1917 novel by Winifred Ashton

Regiment of Women is the debut novel of Winifred Ashton writing as Clemence Dane. First published in 1917, the novel has gained some notoriety due to its more or less veiled treatment of lesbian relationships inside and outside a school setting. It is said to have inspired Radclyffe Hall to write The Well of Loneliness.

==Title==

"Regiment of women", which means "rule by women", are the final three words of the title of John Knox's polemical The First Blast of the Trumpet Against the Monstruous Regiment of Women (1558).

==Plot outline==

Set in a small town in Edwardian England, Regiment of Women is about the relationship between two teachers at a private (and elitist) girls' school. One of them, Clare Hartill, is in her mid-thirties and runs the school in all but name, the ageing and sickly headmistress depending on her whenever a decision has to be taken concerning the school or any of its pupils. Most of the girls are devoted to Hartill and gladly suffer under her strict but charismatic rule and the loads of homework she sets them, mainly to prove to her and to themselves that they are more academically advanced than she told them they were. Hartill lives alone near the school in a small, old-fashioned flat full of books but without gas or electricity.

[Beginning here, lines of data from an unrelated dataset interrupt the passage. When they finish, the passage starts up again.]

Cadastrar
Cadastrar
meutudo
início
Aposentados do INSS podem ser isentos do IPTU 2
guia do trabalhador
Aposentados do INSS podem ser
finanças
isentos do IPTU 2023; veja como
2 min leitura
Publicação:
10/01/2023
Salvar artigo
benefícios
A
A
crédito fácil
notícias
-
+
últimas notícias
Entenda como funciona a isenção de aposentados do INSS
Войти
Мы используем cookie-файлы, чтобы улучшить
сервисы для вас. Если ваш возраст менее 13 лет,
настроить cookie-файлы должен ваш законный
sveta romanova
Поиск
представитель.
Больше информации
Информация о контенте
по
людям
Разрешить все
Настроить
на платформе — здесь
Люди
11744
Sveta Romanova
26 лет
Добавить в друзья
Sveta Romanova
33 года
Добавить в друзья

The other teacher is Alwynne Durand, an attractive nineteen-year-old woman without any formal training who lives with Elsbeth Loveday, her unmarried aunt and guardian. When Durand starts teaching at the school she is immediately popular with her students but also excites Hartill's attention — not just because the young mistress is as enthusiastic about teaching as herself, but also because Hartill is always on the lookout for companionship. The two women become close friends, and Durand spends more and more of her spare time in Hartill's flat, occasionally not returning to her aunt's for days. The couple also travel abroad together during the summer holidays. Although Loveday and Hartill hardly ever meet, a strange kind of antagonism develops between them, each woman fighting to spend more time than they do with Alwynne Durand and to be the dominant person in Alwynne's life.

In the course of the schoolyear one of Hartill's protégées, an unfortunate fourteen-year-old called Louise who has disappointed Hartill by failing an important exam, commits suicide by jumping from an upper floor window of the school building. The suicide is successfully hushed up, pronounced a case of accidental death, and quickly forgotten. What Hartill deliberately fails to mention, however, is that Louise's death, which happened on the night of the school play, was apparently triggered by her harsh criticism of Louise's excellent performance in the play. In the months that follow, Hartill even manages to shift the burden of guilt onto Durand's shoulders, persuading the young mistress that she ought to have detected any suicidal tendencies in Louise while giving her extra lessons.

Hartill's increasingly bizarre and offensive behaviour and her naive niece's growing dependence on her older friend call Elsbeth Loveday to action. When, on top of her shattered nerves, Alwynne Durand comes down with the flu, Loveday insists on her not returning to school for the rest of the term and on recuperating from her illness in the country instead. Alwynne agrees, if reluctantly at first, to spend some time with distant relatives she has never met before. The idyllic spring landscape she encounters after leaving town actually soothes her nerves, and Alwynne grows more and more fond of country life and the people she meets in her new surroundings.

But Elsbeth Loveday's scheme includes more than her niece's mere convalescence. As planned by her aunt, Alwynne Durand finds a confidant, and secret admirer, in thirty-year-old Roger Lumsden, a good-hearted, intelligent and handsome man who runs his own gardening business. Completely inexperienced with men except for what she has read in novels, Alwynne does not recognise her feelings for Lumsden as love, and she still looks forward to her reunion with Hartill. When she eventually returns to her home town, Lumsden follows her, proposes to her, and, naturally, is rejected. Only when Hartill, too sure of her seemingly inseparable bond with Alwynne, continues treating her badly does Alwynne wake up to reality. She sends Hartill a telegram telling her she has taken the train to the country in order to get married.